*Exercise prompt:* Write the next passage of the article below on how close researchers are to curing baldness, picking up directly after its final sentence.

*Page extract:*
Baldness: How close are we to a cure?
MEDICAL NEWS TODAY
Monday 5 June 2017 By Hannah Nichols
Baldness is an accepted part of the aging process for some, and a source of distress for others. Hair loss affects millions of men and women, yet despite decades of research, a cure is still not available. Just how close are we to finding a magic bullet for baldness? Medical News Today take a look at the evidence.
Studies examining hair loss are based on decades of research. Could a cure for baldness be just around the corner?
Androgenetic alopecia – which is more commonly known as male pattern baldness and female pattern baldness – is the most common type of hair loss, affecting around 30 million women and 50 million men across the United States.
In men, hair loss begins above both temples and recedes over time to form an “M” shape. Hair also tends to thin at the crown and may progress to partial or complete baldness. In women, the hairline does not recede and rarely results in total baldness, but the hair does usually become thinner all over the head.
Male pattern baldness is hereditary and may be linked to male sex hormones. Male hair loss can start as early as during adolescence. It affects two thirds of men by age 35, and around 85 percent of men by the age of 50.
The causes of female pattern baldness are unclear. However, hair loss happens most frequently in women after menopause, which indicates that the condition may be associated with decreasing female hormones.
With androgenetic alopecia affecting so many people, a permanent cure would not only lessen anxiety for a significant percentage of the population, but it would also prove financially advantageous to the pharmaceutical company responsible for the discovery.
Stages of hair growth, miniaturization
Hair is made up of the hair follicle (a pocket in the skin that anchors each hair) and the shaft (the visible fiber above the scalp). In the hair bulb, located at the base of the follicle, cells divide and grow to produce the hair shaft, which is made from a protein called keratin. Papilla that surround the bulb contain tiny blood vessels that nourish the hair follicles and deliver hormones to regulate the growth and structure of the hair.

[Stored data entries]

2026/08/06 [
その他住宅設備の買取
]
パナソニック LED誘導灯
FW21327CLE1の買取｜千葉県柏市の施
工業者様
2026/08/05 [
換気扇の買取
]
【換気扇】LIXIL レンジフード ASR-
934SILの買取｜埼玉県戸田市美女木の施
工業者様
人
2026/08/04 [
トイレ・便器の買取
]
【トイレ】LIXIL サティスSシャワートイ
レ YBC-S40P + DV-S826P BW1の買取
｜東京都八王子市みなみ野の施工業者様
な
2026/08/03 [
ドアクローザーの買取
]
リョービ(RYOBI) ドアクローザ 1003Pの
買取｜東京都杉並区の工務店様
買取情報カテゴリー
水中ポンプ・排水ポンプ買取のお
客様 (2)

*Output for this task:*
Hair growth occurs in cycles. A hair follicle produces hair for a few years and then goes into rest mode for several years.
Hair follicles, much like all cells, have cycles. A natural part of the cycle involves shedding around 50 to 100 hairs per day.
Each follicle produces hair for 2 to 6 years and then takes a break for several months. While the hair follicle is in its rest phase, the hair falls out. There are around 100,000 follicles on the scalp, but because each follicle rests at a different time and others produce hairs, hair loss is usually unnoticeable. More noticeable hair loss occurs when there is a disruption to the growth and shedding cycle, or if the hair follicle is obliterated and replaced with scar tissue.
Scientists now understand that pattern baldness occurs through a phenomenon known as miniaturization. Some hair follicles appear to be genetically oversensitive to the actions of dihydrotestosterone (DHT), which is a hormone that is converted from testosterone with the help of an enzyme held in the follicle’s oil glands.
DHT binds to receptors in the hair follicles and shrinks them, making them progressively smaller. Over time, the follicles produce thinner hairs, and they grow for a shorter time than normal. Eventually, the follicle no longer produces hair, leaving the area bald.